THE TASK: If a line of the records holds the word "signature", copy it out.

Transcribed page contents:
[Start of Attachment]
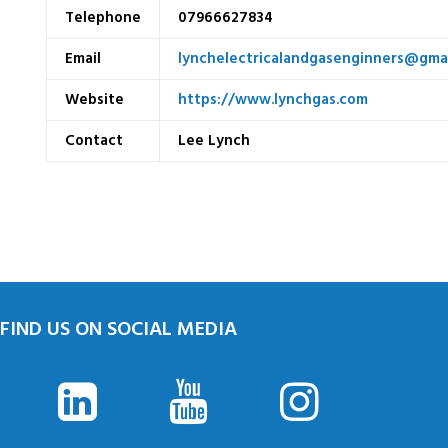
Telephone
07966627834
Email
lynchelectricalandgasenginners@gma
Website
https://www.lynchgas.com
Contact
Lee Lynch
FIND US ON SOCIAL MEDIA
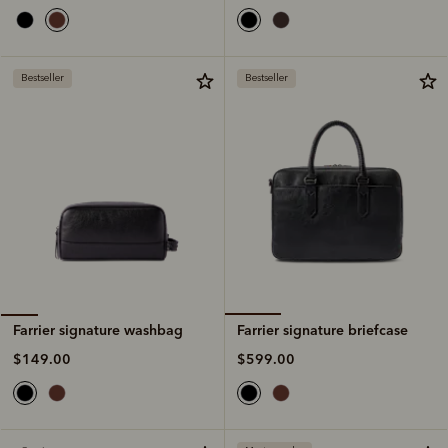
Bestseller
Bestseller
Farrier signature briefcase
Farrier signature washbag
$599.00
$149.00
[End of Attachment]
[Start of Attachment]
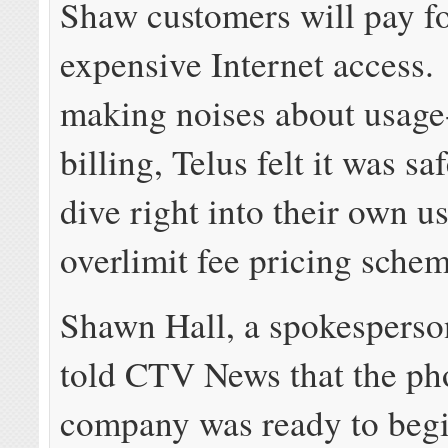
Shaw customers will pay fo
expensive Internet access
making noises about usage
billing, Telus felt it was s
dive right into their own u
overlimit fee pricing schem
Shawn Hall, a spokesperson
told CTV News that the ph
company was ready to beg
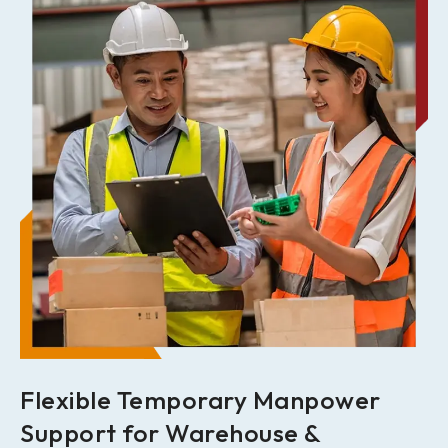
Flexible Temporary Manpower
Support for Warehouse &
[End of Attachment]
[Start of Attachment]
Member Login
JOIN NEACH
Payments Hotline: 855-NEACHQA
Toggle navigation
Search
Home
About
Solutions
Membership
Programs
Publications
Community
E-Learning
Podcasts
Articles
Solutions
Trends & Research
[End of Attachment]
SOLUTION FOR THIS TASK:
Farrier signature briefcase
Farrier signature washbag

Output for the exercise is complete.